Using the Arduino Nano 33 BLE, ML models, and a central Python-based server we designed a solution for detecting which board the professor is using and issued commands to the pre-installed PTZ cameras to turn and zoom into them.
You might be wondering, isn't face or just plain image tracking easier? It may be, but it has privacy/ tracking implications in the academic world and requires magnitudes more expensive hardware. On top of that, the Arduino just looks cute.How?
Our project works by adhering an Arduino to each of the boards we want to get data from. The Arduinos need a power source, and the program we have written and uploaded on our GitHub. The program incorporates a machine learning model based on 140+ samples of multiple states (idle, multiple types of writing, and talking) and developed using the Edge Impulse platform. The ML model takes the recording an Arduino makes and calculates the probability of a specific board being written on, using MFCC analysis and an NN-classifier.
We are aware of the fact that no writing board is the same - composition, mounting mechanism, and even writing utensil types contribute to many small differences that add up. Even though our model is quite generic and works on most of them, it's not always perfect. If need be, you can always sample model data in your particular classroom and use the MFCC analysis in combination with the NN-classifier, but be careful with data labels, we found that too much segregation can lead to not so stellar results and came to the conclusion that we should split the data into two simple groups: writing (includes writing on the board, talking while writing on the board, drawing on the board, writing while someone else is talking,...) and idle (talking, walking around, someone else talking, complete silence,...). This classification method yielded the best results, with confidence being above 92% most of the time!
This data is then sent to a server via a BLE connection where a Python program uses probabilities from both Arduinos to make a final decision whether the professor is writing on a blackboard and if he is, on which one. In short, we look if either probability is higher than 60% and then pick the higher value - as simple as pie :). We have also put together a simple web application, served through Flask on the backend, that dynamically receives data through SocketIO and displays the activity on the blackboards. We implemented a piechart to display statistical information for the whole session that is being recorded for added value.

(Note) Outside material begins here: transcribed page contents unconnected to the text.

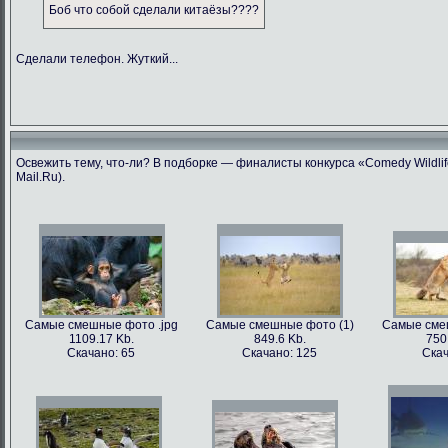
Боб что собой сделали китаёзы????
Сделали телефон. Жуткий...
Освежить тему, что-ли? В подборке — финалисты конкурса «Comedy Wildlif
Mail.Ru).
Самые смешные фото .jpg
Самые смешные фото (1)
Самые сме
1109.17 Kb.
849.6 Kb.
750
Скачано: 65
Скачано: 125
Скач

Don't forget! In order for this project to work, you need to change the hard-coded MAC/ UUID addresses in the Python server code. You can check your Arduino address using a pre-coded Bleak example called "scanner.py". Available on the developers GitHub: https://github.com/hbldh/bleak/blob/develop/examples/scanner.pyWhat next?

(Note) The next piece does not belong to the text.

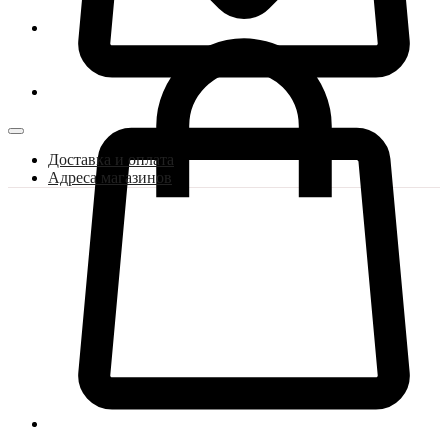
Доставка и оплата
Адреса магазинов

Because of the time and scope limitation for our project, this is the extent of work that we have set out to accomplish, but have a lot of ideas for improvements and future development. The next very obvious step is to adapt the code on the server so that it will be capable of sending commands to the PTZ camera via IP HTTP GET requests and maybe even integrate vision-based tracking.
P.S. Most modern PTZ cameras use simple GET or POST requests for operation, thus a simple CURL message from the server would suffice.